Reproduisez, s'il vous plaît, le passage de l'extrait sur la laïcité allant de « Je suis catholique, mais » à « acte aussi abominable. », sans rien y changer.

**Extrait choisi:**
________________

Je suis catholique, mais aussi fervent républicain, et depuis toujours un grand admirateur de la sagesse de nos lois laïques. N'importe quel croyant de n'importe quelle religion ne peut y voir que la simple application de ce qu'il considérera comme un don divin, celui du libre-arbitre. Le Coran lui-même l'exprime : « Pas de contrainte en religion ! (lâ ikrâh fî al-dîn) Le voie droite se distingue de l’erreur » (Coran 2,256). Nous avons en France depuis plus d'un siècle le droit imprescriptible de croire ou de ne pas croire, mais aussi le devoir d'appliquer les lois de la République. L'un ne va pas sans l'autre. Celui qui s'en éloigne ne peut recevoir aucune absolution de quelque sorte qu'elle soit pour un acte aussi abominable.

________________

**Données recensées:**
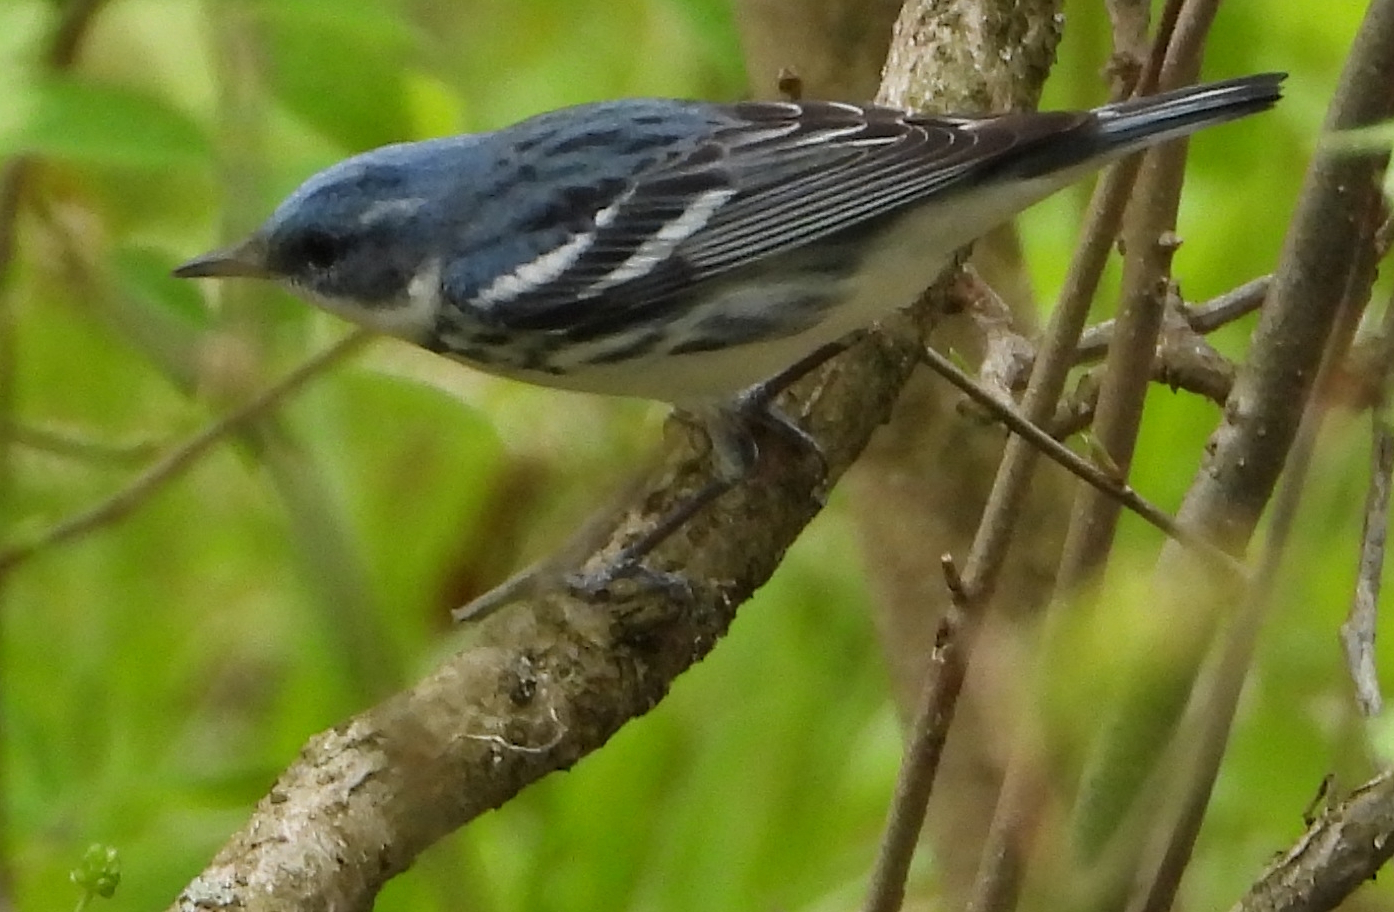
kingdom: Animalia
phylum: Chordata
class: Aves
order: Passeriformes
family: Parulidae
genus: Setophaga
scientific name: Setophaga cerulea
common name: Cerulean warbler
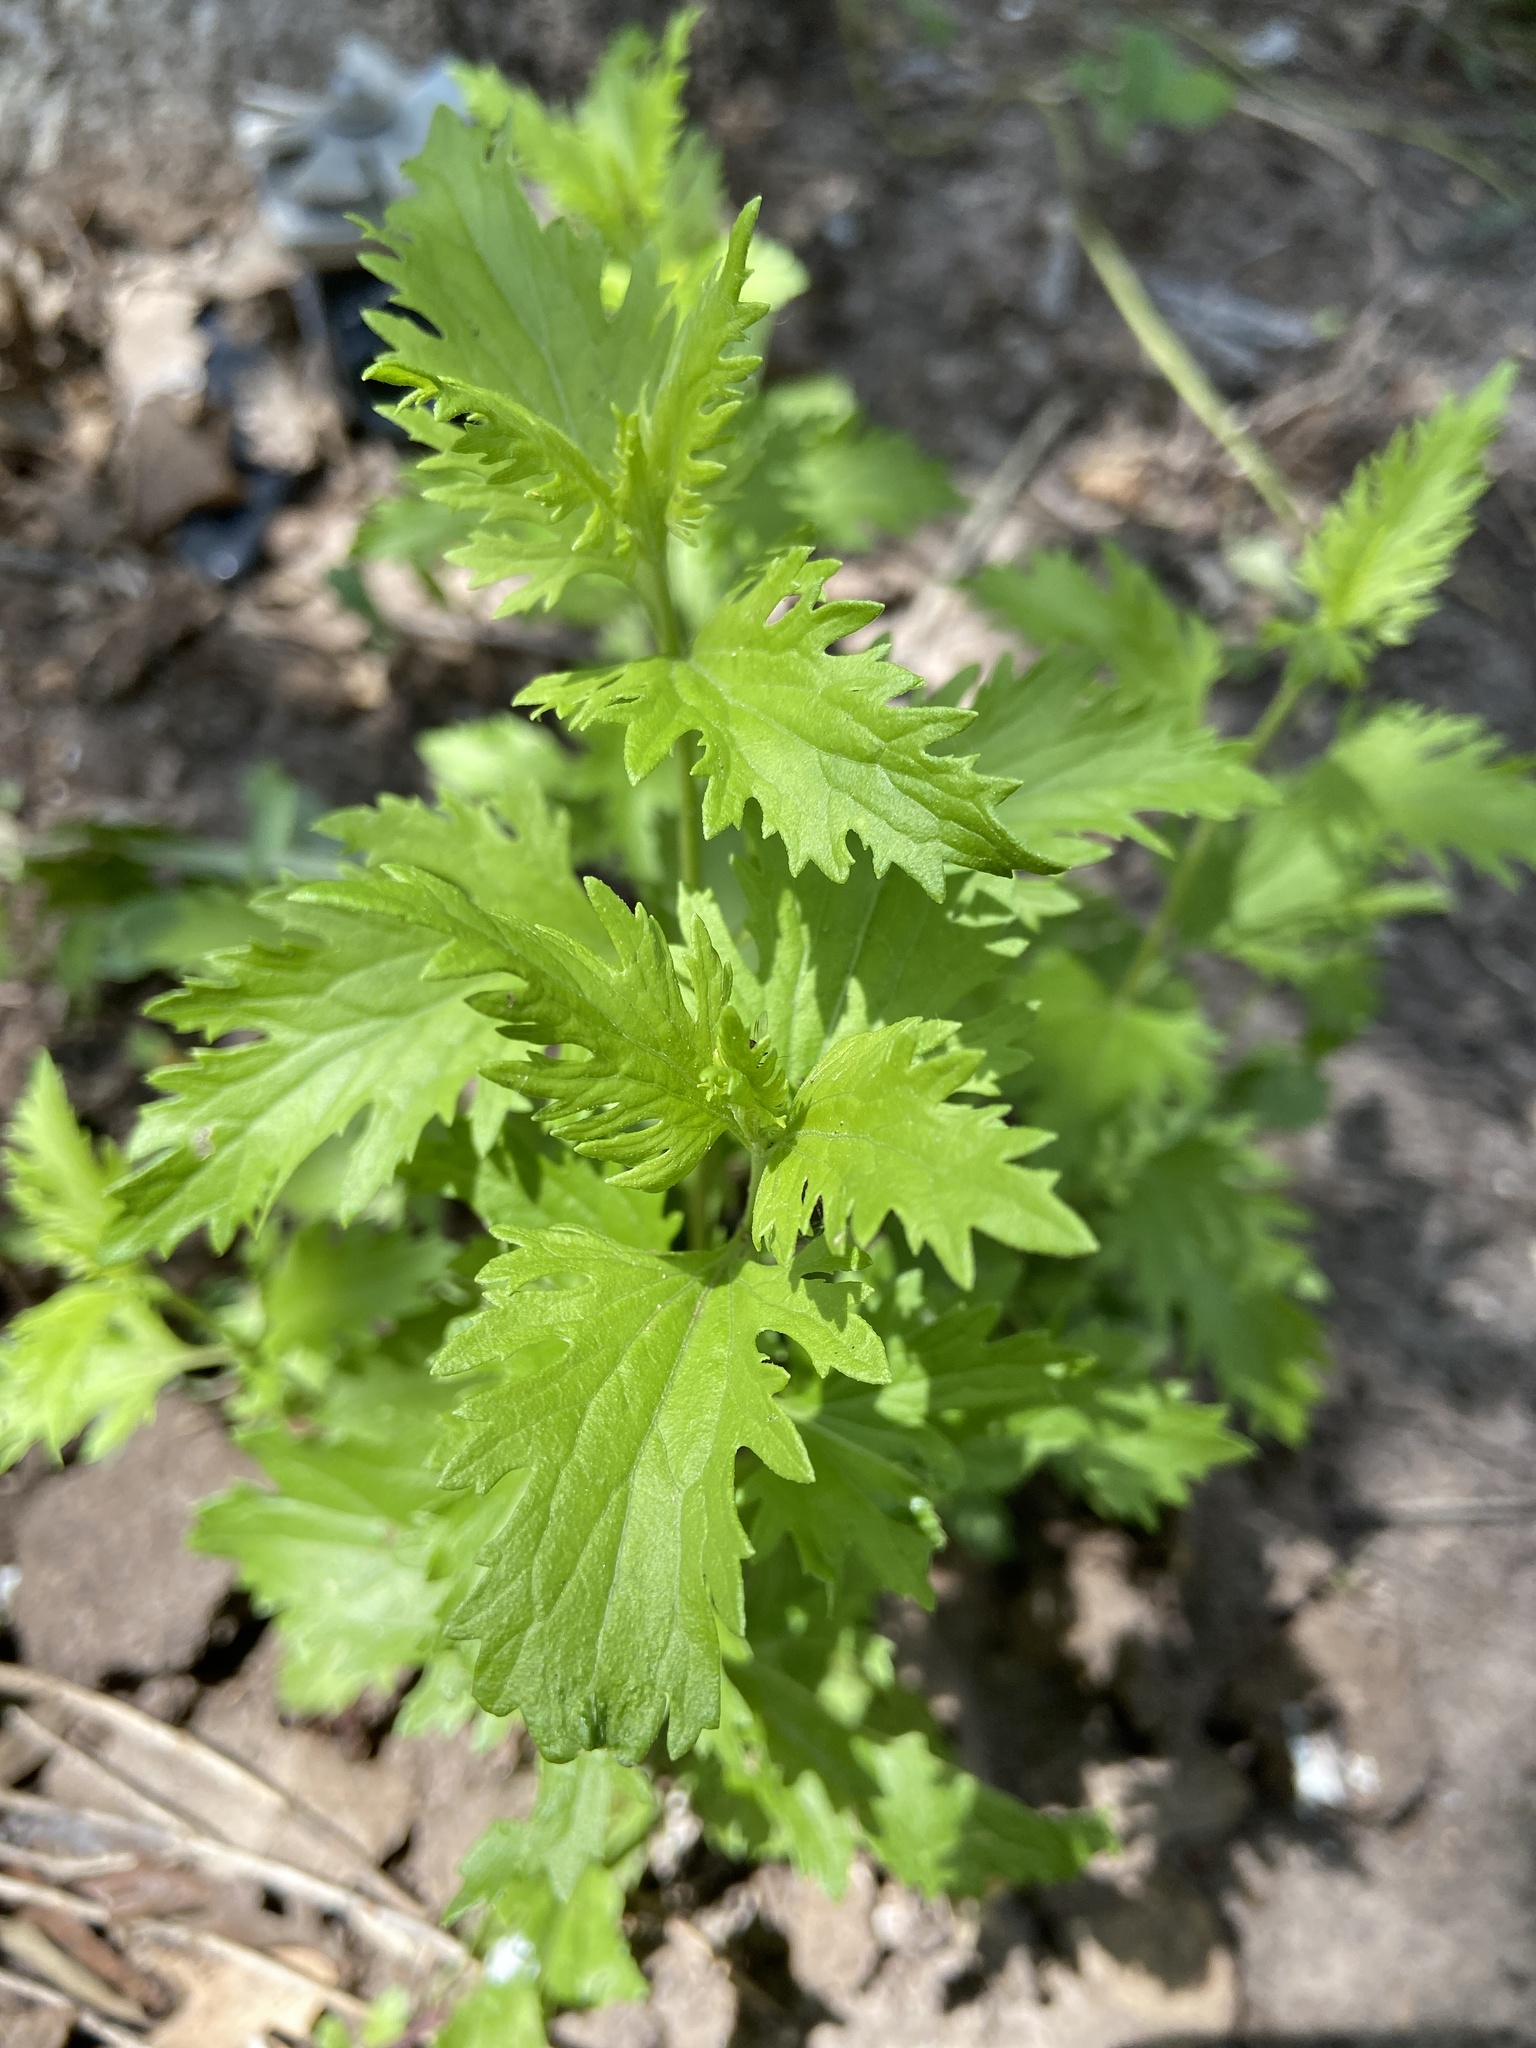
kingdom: Plantae
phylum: Tracheophyta
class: Magnoliopsida
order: Asterales
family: Asteraceae
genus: Conoclinium
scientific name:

________________

**Solution détaillée:**
Je suis catholique, mais aussi fervent républicain, et depuis toujours un grand admirateur de la sagesse de nos lois laïques. N'importe quel croyant de n'importe quelle religion ne peut y voir que la simple application de ce qu'il considérera comme un don divin, celui du libre-arbitre. Le Coran lui-même l'exprime : « Pas de contrainte en religion ! (lâ ikrâh fî al-dîn) Le voie droite se distingue de l’erreur » (Coran 2,256). Nous avons en France depuis plus d'un siècle le droit imprescriptible de croire ou de ne pas croire, mais aussi le devoir d'appliquer les lois de la République. L'un ne va pas sans l'autre. Celui qui s'en éloigne ne peut recevoir aucune absolution de quelque sorte qu'elle soit pour un acte aussi abominable.